The adoption of serverless functions is reaching record levels within enterprise organizations. Interestingly, given the growing adoption and interest, many monitoring solutions silo performance of the code executed in these environments, or provide just basic metrics about the execution. To understand the performance of applications, I want to know what bottlenecks exist, where time is being spent, and the current state of each system involved in fulfilling a request. While metrics, logs, and segmented stack traces are helpful, a more cohesive performance story is still the most useful way to understand an application, and should be achievable using existing technologies.

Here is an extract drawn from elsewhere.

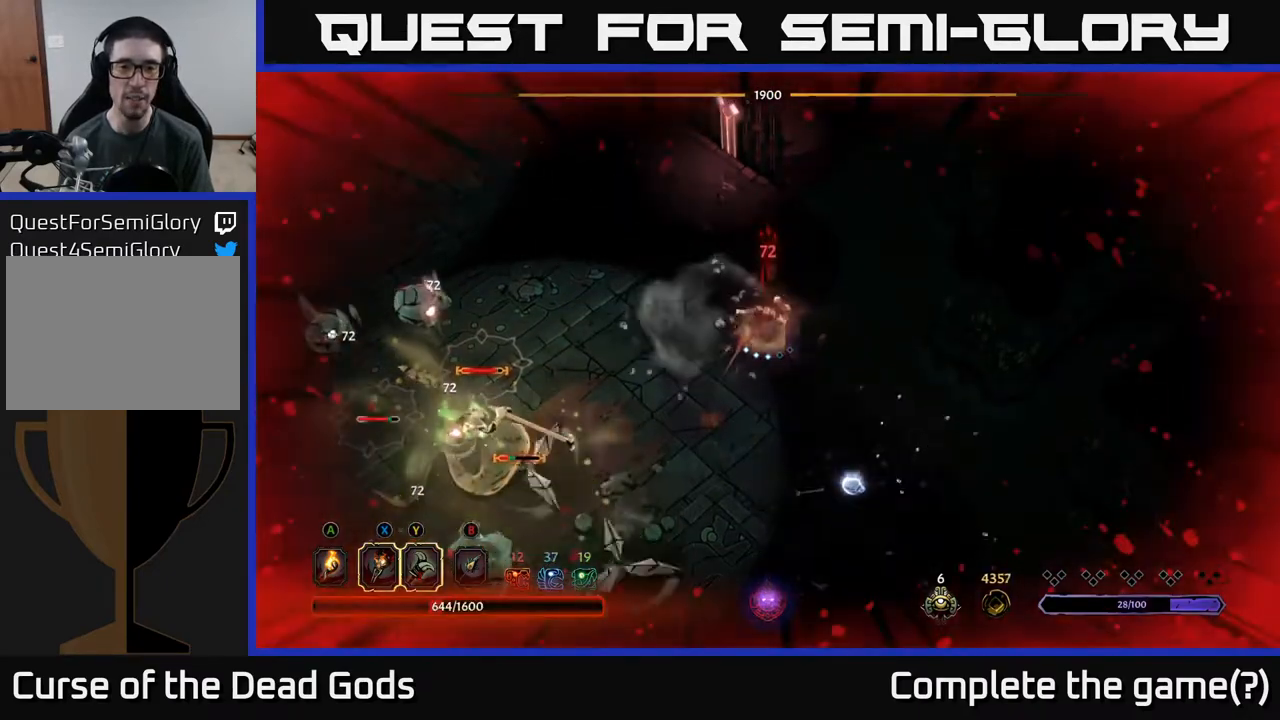
{"buttons": [], "left_stick": "up-left", "right_stick": "center", "events": []}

In this post, I’ll explore how to achieve a cohesive performance story using OpenTracing to instrument an Express app running in a local container, and a function running on Lambda. For visualizations and analysis, I’ll use LightStep [x]PM for this example, although you can choose another OpenTracing backend like Jaeger.

System performance is exactly the sum of its parts

Before we begin, it’s worth examining the purpose of this exercise. As I mentioned, almost every FaaS (function as a service) provider offers some amount of visibility into the performance of individual functions at reasonable price points.

Having invocation counts, error rates, logs, and even stack traces at your fingertips is very compelling. Even more compelling is getting this information without having to do much on top of your actual development work. When performance data is segmented by actor, piecing together a cohesive story is an exercise in frustration. Whenever I’m working on a project and trying to quantify the value of that work, I tend to think, “so what, who cares?” Or alternatively, what value exactly am I creating through this work, product, or technology?

The value of monitoring is measured at the intersection of the unique data provided, problems being solved, and how it gets into the hands of those who need it. While metrics and individual stack traces are appropriate for many use use cases, I created this example because, as a developer writing new features, refactoring existing code, or just keeping the lights on, you may have to rely on systems and services outside your control. In those cases, distributed tracing is, in my opinion, the best tool for the job.

Hello, OpenTracing

OpenTracing is a vendor-neutral interface that defines how to measure the performance of any individual operation or component in your infrastructure, and how you can tie those individual bits together into a cohesive end-to-end performance story. Importantly, the data required to do so is well defined and very simple: start and stop timestamps, service and operation names, and a common transaction ID are essentially all you need to get started. The backend typically takes care of “gluing” together the related operations into a single trace, so overhead can be extremely minimal.

OpenTracing’s lightweight data model makes it a perfect fit for measuring the performance of ephemeral architecture components, including containers and serverless functions. We’ll need three things: the OpenTracing data, a way to get that data to our backend, and of course, the backend itself.

The OpenTracing data

OpenTracing defines the exact API calls required in each language to extract the necessary information and put together an end-to-end trace. The intent is for these calls to be made throughout your environment, and then for your desired client library (the library that receives OpenTracing data and sends it to your backend) to receive the resulting data by establishing itself as the global destination for the instrumentation. This means you define exactly what you’d like to measure in your code. More importantly, because OpenTracing is an open standard, it’s widely adopted by library and infrastructure developers, and many popular frameworks and tools have built-in OpenTracing instrumentation.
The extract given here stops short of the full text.